Update the data below by changing every "catalogue / barcode" to "barcode" and keeping all other text the same.
----
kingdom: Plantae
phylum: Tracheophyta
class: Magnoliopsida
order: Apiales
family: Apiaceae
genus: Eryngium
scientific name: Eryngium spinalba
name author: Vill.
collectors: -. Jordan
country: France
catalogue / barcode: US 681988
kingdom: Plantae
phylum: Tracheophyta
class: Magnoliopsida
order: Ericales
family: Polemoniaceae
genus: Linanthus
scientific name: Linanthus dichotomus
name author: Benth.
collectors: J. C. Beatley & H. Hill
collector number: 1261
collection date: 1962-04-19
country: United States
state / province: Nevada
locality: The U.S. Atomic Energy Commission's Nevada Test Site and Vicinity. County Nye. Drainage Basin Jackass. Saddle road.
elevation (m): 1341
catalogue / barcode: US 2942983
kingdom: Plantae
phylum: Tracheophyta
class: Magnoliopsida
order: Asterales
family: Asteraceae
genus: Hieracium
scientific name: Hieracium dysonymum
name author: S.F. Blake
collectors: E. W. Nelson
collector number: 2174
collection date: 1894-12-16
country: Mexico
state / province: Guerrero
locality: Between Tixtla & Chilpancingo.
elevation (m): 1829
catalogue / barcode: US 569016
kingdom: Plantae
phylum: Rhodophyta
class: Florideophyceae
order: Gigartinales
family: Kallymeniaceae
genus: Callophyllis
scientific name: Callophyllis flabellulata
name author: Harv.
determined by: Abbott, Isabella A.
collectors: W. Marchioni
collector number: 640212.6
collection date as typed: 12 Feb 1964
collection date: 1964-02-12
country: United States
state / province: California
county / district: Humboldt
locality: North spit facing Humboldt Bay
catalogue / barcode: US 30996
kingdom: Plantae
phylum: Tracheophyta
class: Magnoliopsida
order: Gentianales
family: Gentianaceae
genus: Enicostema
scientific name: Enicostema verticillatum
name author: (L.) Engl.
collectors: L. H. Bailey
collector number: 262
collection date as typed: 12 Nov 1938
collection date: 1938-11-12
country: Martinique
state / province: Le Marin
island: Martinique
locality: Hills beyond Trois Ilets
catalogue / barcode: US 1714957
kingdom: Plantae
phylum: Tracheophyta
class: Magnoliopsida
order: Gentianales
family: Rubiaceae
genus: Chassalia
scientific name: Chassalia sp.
----
#### THE ANSWER:
kingdom: Plantae
phylum: Tracheophyta
class: Magnoliopsida
order: Apiales
family: Apiaceae
genus: Eryngium
scientific name: Eryngium spinalba
name author: Vill.
collectors: -. Jordan
country: France
barcode: US 681988
kingdom: Plantae
phylum: Tracheophyta
class: Magnoliopsida
order: Ericales
family: Polemoniaceae
genus: Linanthus
scientific name: Linanthus dichotomus
name author: Benth.
collectors: J. C. Beatley & H. Hill
collector number: 1261
collection date: 1962-04-19
country: United States
state / province: Nevada
locality: The U.S. Atomic Energy Commission's Nevada Test Site and Vicinity. County Nye. Drainage Basin Jackass. Saddle road.
elevation (m): 1341
barcode: US 2942983
kingdom: Plantae
phylum: Tracheophyta
class: Magnoliopsida
order: Asterales
family: Asteraceae
genus: Hieracium
scientific name: Hieracium dysonymum
name author: S.F. Blake
collectors: E. W. Nelson
collector number: 2174
collection date: 1894-12-16
country: Mexico
state / province: Guerrero
locality: Between Tixtla & Chilpancingo.
elevation (m): 1829
barcode: US 569016
kingdom: Plantae
phylum: Rhodophyta
class: Florideophyceae
order: Gigartinales
family: Kallymeniaceae
genus: Callophyllis
scientific name: Callophyllis flabellulata
name author: Harv.
determined by: Abbott, Isabella A.
collectors: W. Marchioni
collector number: 640212.6
collection date as typed: 12 Feb 1964
collection date: 1964-02-12
country: United States
state / province: California
county / district: Humboldt
locality: North spit facing Humboldt Bay
barcode: US 30996
kingdom: Plantae
phylum: Tracheophyta
class: Magnoliopsida
order: Gentianales
family: Gentianaceae
genus: Enicostema
scientific name: Enicostema verticillatum
name author: (L.) Engl.
collectors: L. H. Bailey
collector number: 262
collection date as typed: 12 Nov 1938
collection date: 1938-11-12
country: Martinique
state / province: Le Marin
island: Martinique
locality: Hills beyond Trois Ilets
barcode: US 1714957
kingdom: Plantae
phylum: Tracheophyta
class: Magnoliopsida
order: Gentianales
family: Rubiaceae
genus: Chassalia
scientific name: Chassalia sp.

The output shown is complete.